Arev menunjukan muka sedih sambil berkata,
’’Maaf Nan, hp kamu tidak ada yang menjawab. Hanya operator kurang kerjaan yang menjawab.’’
’’Terus bagaimana?’’ tanya Adnan
’’Coba kamu ingat-ingat lagi!’’
’’Tadi kita ke Jogcik kan?’’
’’O Iya, kamu kan tadi makan sambil mainan hp...’’
’’O iya juga ya, habis itu, aku masukan ke kantong lagi. kemudian kita kan mampir ke SPBU... Oh sekarang aku ingat. Aku tadi taruh aku ke jog motor kamu Rev...’’
’’Auk aku tidak tahu... coba kamu buka jognya...’’
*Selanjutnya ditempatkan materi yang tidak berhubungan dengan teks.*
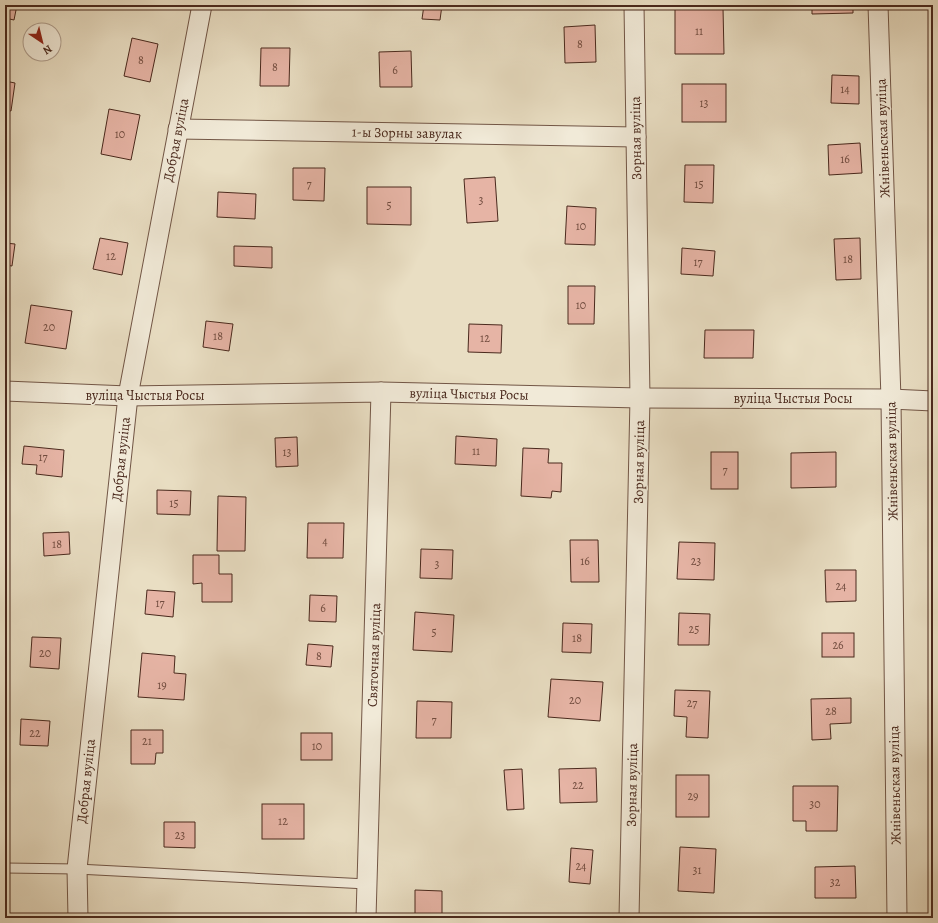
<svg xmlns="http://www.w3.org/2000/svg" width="938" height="923" font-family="Alegreya,serif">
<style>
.building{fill:#e6b4a5;stroke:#4a291d}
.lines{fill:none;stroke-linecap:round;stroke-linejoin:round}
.lane-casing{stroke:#725646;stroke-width:11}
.street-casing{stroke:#725646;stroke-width:21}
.lane{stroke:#f1ead8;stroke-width:9}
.street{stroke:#f1ead8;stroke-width:19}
.labels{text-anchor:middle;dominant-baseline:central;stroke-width:3;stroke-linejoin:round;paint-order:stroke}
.number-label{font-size:12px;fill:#714c3f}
.street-label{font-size:14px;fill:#4a291d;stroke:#f1ead8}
</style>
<rect width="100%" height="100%" fill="#e9dec3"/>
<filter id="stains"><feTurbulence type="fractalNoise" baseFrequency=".005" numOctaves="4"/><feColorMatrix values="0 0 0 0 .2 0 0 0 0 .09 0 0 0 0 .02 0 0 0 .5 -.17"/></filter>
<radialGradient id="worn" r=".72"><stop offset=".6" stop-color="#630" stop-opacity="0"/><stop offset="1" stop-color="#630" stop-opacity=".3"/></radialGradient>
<!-- building -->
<g class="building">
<polygon points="5,5 17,5 14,20 5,18"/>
<polygon points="424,5 442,5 440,20 422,19"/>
<polygon points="812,5 853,5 853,13 812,14"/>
<polygon points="723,8 724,54 675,54 675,9"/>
<polygon points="595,25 596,62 565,63 564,27"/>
<polygon points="132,38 158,44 150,82 124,76"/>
<polygon points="261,48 290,48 289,86 260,86"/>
<polygon points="411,51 412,87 380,87 379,52"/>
<polygon points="832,75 859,76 859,104 831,103"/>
<polygon points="5,81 15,83 11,111 5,110"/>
<rect x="682" y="84" width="44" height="38"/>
<polygon points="109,109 140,115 131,160 101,154"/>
<polygon points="860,143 862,173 829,175 828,145"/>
<polygon points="685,165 714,165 713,203 684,202"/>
<polygon points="293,168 325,168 324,201 293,200"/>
<polygon points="495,177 498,221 467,223 464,179"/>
<polygon points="367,187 411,187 411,225 367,224"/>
<polygon points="218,192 256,194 255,219 217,217"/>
<polygon points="567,206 596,208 595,245 565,244"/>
<polygon points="100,238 128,243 122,275 93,269"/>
<polygon points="860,238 861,279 836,280 834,239"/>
<polygon points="5,243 15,244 12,266 5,265"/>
<polygon points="234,246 272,247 272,268 234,266"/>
<polygon points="682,248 715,251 713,276 681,274"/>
<polygon points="568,286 595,286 594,324 568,324"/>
<polygon points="31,305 72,311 66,349 25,343"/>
<polygon points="206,321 233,324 229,351 203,347"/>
<polygon points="469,324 502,325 501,353 468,352"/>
<polygon points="705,330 754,330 753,358 704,358"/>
<polygon points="456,436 497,439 496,466 455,464"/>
<polygon points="297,437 298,466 276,467 275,438"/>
<polygon points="24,446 64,450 62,477 36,474 37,465 22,464"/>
<polygon points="523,448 549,449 548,463 562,463 561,492 552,491 551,498 521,496"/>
<rect x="711" y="452" width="27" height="37"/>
<polygon points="836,452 836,487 791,488 791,453"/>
<polygon points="157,490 191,491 190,515 157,514"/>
<polygon points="218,496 246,497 245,551 217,551"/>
<polygon points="308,523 344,523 343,558 307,558"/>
<polygon points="69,532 70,554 44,556 43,533"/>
<polygon points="570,540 598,540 599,582 571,582"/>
<polygon points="679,542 715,543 714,580 677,579"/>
<polygon points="421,549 453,550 452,579 420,578"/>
<polygon points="193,555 219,555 219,574 232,574 232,602 202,602 202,583 193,584"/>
<polygon points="825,570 856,570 856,601 826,602"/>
<polygon points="147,590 175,592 173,617 145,614"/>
<polygon points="310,595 337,596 336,622 309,621"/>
<polygon points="415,612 454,615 452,652 413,650"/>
<polygon points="679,613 710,614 709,645 678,645"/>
<polygon points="563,623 592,624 591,653 562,652"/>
<rect x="822" y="633" width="32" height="24"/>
<polygon points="32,637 61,638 59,669 30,667"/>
<polygon points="308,644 333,646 331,667 306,665"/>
<polygon points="142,653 175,656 174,673 186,674 184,700 138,697"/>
<polygon points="551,679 603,682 600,721 548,717"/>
<polygon points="675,690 710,691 708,738 686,737 687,717 674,716"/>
<polygon points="851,698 851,723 830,724 831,739 812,740 811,699"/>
<polygon points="417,701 452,702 451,738 416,738"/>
<polygon points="21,719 50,721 48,746 20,745"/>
<polygon points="131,730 163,730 163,753 156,753 155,764 131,764"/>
<rect x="301" y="733" width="31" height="27"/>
<polygon points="596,768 597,802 560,803 559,769"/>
<polygon points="522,769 524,809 507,810 504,770"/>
<rect x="676" y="775" width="33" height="42"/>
<polygon points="793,786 838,786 837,831 806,831 806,821 793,821"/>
<rect x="262" y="804" width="42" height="35"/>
<polygon points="164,822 195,822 195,848 164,847"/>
<polygon points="680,847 716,849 714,893 678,891"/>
<polygon points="571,848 593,850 590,884 569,882"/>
<polygon points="855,866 856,898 815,898 815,867"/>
<polygon points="415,890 442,891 442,918 415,918"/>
<polygon points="502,914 526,915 526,918 502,918"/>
<polygon points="583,916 583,918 554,918 554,917"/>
</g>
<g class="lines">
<!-- lane casing -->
<g class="lane-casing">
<polyline id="lane" points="5,868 77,869 367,884"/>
</g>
<!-- street casing -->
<g class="street-casing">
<g id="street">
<polyline points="878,5 891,399 897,918"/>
<polyline points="178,129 636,137"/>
<polyline points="5,391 128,396 381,392 640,398 891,399 933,401"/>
<polyline points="78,918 77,869 128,396 202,5"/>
<polyline points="366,918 381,392"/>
<polyline points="629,918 640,398 634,5"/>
</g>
</g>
<!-- lane -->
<use href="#lane" class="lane"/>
<!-- street -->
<use href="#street" class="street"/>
</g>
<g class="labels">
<!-- number labels -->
<g class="number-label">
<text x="699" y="31">11</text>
<text x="580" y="44">8</text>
<text x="141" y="60">8</text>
<text x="275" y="67">8</text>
<text x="395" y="70">6</text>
<text x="845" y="89">14</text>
<text x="704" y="103">13</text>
<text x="120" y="134">10</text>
<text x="845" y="159">16</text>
<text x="309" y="184">7</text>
<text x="699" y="184">15</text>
<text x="481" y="200">3</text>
<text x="389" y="205">5</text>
<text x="581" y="226">10</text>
<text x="111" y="256">12</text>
<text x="848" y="259">18</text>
<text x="698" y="262">17</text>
<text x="581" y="305">10</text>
<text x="49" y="327">20</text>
<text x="218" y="336">18</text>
<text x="485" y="338">12</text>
<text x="476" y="451">11</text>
<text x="287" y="452">13</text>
<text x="43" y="457">17</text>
<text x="725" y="470">7</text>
<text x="174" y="503">15</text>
<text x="325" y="541">4</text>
<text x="57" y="544">18</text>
<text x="585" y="561">16</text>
<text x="696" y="561">23</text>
<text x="437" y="564">3</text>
<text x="841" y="586">24</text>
<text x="160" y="603">17</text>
<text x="323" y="608">6</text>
<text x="694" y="629">25</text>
<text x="434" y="632">5</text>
<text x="577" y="638">18</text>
<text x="838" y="645">26</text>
<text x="45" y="653">20</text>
<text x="319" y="656">8</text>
<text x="162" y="685">19</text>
<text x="575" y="700">20</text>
<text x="692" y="703">27</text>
<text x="831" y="711">28</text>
<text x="434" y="720">7</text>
<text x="35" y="733">22</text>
<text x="147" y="741">21</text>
<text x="317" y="746">10</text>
<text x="578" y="785">22</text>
<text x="693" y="796">29</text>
<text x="815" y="804">30</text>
<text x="283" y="821">12</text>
<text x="180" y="835">23</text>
<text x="581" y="866">24</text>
<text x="697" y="870">31</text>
<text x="835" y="882">32</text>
</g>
<!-- street labels -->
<g class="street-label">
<text transform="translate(407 133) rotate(1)">1-ы Зорны завулак</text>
<text transform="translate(636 138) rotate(-91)">Зорная вуліца</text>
<text transform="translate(883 138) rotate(-92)">Жнівеньская вуліца</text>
<text transform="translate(176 140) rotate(-79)">Добрая вуліца</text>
<text transform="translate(469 394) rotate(1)">вуліца Чыстыя Росы</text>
<text x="145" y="395">вуліца Чыстыя Росы</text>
<text x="793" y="398">вуліца Чыстыя Росы</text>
<text transform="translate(121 459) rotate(-84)">Добрая вуліца</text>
<text transform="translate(892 461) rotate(-91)">Жнівеньская вуліца</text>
<text transform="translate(639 462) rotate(-89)">Зорная вуліца</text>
<text transform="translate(374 655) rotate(-88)">Святочная вуліца</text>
<text transform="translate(86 781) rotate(-84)">Добрая вуліца</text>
<text transform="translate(632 785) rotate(-89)">Зорная вуліца</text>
<text transform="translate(895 785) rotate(-91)">Жнівеньская вуліца</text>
</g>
</g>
<!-- margin -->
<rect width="938" height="923" fill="none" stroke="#e9dec3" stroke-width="20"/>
<rect x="6" y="6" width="926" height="911" fill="none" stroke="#4a291d" stroke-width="2"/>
<rect x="10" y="10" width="918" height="903" fill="none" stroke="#4a291d"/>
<!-- north arrow -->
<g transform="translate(42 42) rotate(145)"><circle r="19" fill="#f1ead8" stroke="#ae9d8d"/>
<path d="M0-3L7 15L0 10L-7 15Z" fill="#8f2418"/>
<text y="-6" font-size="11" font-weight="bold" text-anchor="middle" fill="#4a291d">N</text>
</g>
<rect width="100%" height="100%" filter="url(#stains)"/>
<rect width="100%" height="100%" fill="url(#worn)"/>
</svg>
’’Wah ha ha ha... ternyata selama ini aku cari-cari ternyata dibalik bokong kita, tepatnya dibawah jog yang kita duduki.’’
Seketika suasana hening bercampur kebisingan kendaraan yang disebabkan oleh kemacetan. Dan kemacetan yang disebabkan oleh preman berseragam yang katanya pengayom masyarakat.
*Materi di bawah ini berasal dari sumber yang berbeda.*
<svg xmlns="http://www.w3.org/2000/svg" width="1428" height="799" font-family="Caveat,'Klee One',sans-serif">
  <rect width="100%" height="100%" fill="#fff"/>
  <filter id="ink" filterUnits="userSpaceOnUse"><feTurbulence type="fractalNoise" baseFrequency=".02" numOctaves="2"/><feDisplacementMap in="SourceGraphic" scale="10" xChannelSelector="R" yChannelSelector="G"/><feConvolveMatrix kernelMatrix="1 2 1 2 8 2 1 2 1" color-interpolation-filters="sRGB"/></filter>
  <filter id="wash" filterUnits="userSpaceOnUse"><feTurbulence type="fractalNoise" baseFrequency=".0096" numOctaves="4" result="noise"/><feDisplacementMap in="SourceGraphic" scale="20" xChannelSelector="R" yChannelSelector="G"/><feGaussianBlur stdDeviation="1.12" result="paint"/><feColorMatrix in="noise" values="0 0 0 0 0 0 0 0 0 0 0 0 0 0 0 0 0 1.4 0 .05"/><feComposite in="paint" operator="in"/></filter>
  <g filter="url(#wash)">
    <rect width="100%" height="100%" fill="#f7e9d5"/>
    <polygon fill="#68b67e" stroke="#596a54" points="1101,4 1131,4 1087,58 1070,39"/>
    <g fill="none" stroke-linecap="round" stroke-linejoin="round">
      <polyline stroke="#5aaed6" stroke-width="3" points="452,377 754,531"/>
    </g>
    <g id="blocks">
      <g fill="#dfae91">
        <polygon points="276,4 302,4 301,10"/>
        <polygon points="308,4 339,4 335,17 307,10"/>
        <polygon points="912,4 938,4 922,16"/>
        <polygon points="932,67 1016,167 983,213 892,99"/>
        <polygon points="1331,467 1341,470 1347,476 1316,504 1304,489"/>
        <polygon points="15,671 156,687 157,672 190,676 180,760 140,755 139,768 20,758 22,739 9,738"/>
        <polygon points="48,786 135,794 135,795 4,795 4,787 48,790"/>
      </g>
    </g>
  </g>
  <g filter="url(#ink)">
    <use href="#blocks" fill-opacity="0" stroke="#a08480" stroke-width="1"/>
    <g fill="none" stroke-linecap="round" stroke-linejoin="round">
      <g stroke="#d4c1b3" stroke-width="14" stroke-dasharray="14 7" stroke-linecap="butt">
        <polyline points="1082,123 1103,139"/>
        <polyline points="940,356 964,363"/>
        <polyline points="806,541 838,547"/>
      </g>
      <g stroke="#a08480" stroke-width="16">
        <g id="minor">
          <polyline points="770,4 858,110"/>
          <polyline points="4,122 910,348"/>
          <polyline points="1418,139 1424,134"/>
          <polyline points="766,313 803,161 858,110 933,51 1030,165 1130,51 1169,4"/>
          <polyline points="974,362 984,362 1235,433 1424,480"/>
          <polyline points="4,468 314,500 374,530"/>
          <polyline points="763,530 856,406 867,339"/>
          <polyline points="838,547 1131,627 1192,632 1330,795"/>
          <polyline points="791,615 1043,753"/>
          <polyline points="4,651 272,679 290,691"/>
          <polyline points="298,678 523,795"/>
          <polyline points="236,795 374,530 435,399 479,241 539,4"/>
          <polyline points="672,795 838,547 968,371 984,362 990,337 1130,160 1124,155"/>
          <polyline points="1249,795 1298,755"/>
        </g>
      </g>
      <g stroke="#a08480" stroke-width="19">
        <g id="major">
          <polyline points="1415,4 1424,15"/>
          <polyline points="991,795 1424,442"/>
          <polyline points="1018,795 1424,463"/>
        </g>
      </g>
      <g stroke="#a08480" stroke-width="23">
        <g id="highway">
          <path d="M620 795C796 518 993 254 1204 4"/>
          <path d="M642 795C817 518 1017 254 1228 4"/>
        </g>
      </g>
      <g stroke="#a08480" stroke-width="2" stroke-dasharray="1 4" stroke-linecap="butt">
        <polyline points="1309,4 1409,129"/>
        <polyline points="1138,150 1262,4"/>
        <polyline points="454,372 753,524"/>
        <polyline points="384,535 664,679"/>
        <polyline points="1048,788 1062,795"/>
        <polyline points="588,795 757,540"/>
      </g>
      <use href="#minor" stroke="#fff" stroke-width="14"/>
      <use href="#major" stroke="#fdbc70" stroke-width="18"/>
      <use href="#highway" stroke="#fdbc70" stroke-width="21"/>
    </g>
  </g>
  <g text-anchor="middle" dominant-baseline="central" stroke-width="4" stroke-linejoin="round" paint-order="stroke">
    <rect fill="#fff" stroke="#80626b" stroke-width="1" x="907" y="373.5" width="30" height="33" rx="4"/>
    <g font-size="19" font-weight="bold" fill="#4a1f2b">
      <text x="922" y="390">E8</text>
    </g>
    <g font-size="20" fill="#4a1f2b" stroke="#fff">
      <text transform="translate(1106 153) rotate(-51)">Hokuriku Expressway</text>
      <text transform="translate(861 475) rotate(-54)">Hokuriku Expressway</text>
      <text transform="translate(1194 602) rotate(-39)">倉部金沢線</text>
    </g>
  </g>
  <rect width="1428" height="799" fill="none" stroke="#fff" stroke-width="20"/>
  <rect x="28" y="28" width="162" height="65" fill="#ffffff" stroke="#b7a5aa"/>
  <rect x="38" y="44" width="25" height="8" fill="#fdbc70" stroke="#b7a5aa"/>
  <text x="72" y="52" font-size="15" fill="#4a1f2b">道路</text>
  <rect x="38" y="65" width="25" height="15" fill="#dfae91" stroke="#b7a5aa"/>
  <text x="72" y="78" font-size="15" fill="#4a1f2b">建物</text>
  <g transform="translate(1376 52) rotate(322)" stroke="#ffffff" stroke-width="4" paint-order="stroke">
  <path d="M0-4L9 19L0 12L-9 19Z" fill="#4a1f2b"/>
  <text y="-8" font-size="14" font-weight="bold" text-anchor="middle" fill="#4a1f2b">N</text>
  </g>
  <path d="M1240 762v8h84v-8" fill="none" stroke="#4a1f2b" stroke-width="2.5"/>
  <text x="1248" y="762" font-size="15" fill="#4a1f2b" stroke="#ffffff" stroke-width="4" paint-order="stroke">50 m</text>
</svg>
Mereka pun melanjutkan perjalanan dengan amat sangat pelan, dengan kadang-kadang hati menggerutu tak karuan, teringat di benak mereka saat saat kebersamaan bersama sahabat baiknya, Harjo dan Bethy tadi siang, berangkat bersama, makan bersama, pokoknya kompak.
Di tempat lain di jalan yang sama, di kilometer yang berbeda Harjo dan Bethy juga merasakan hal yang sama, kemacetan, kebisingan kendaraan, dan kekesalan melanda.
’’Wah, gila, ini jalan umum atau jalan pribadi sih?” Harjo berbicara sendiri.
’’Sudahlah Jo, jangan menggerutu terus, kamu itu hanya buang-buang tenaga saja,” sahut Bethy dengan yakin.
’’Tapi tidak bisa begitu dong, ini namanya melihat praktek aroganisme, bukan melihat opera yang akan kita tonton.’’
’’Yang sabar saja Jo,” kata Bethy dengan nada pasrah.
“Arev sama Adnan sudah sampai mana ya?”
’’Auk ah, gelap! Kamu sih, berangkat dari rumah tidak melihat tangki bensin motor mu dulu.”
’’Ya maaf Bethy, aku kan tadi tergesa-gesa, ini semua juga bukan sepenuhnya salah ku, itu tuh para preman berseragam yang membuat kita seperti ini, terpisah dengan Arev sama Adnan.’’
Dan mereka saling menyalahkan.
Di tempat lain Arev dan Adnan malah mampir ke sebuah warung makan pinggir jalan, mereka memesan dua nasi uduk berlauk ikan tongkol dan dua gelas es teh manis, sedangkan aparat penguasa jalan raya sudah lewat beberapa saat yang lalu, masih dengan tidak pedulinya mereka melintas, dan hanya menyisakan kemacetan parah di sepanjang jalan Jogja-Solo.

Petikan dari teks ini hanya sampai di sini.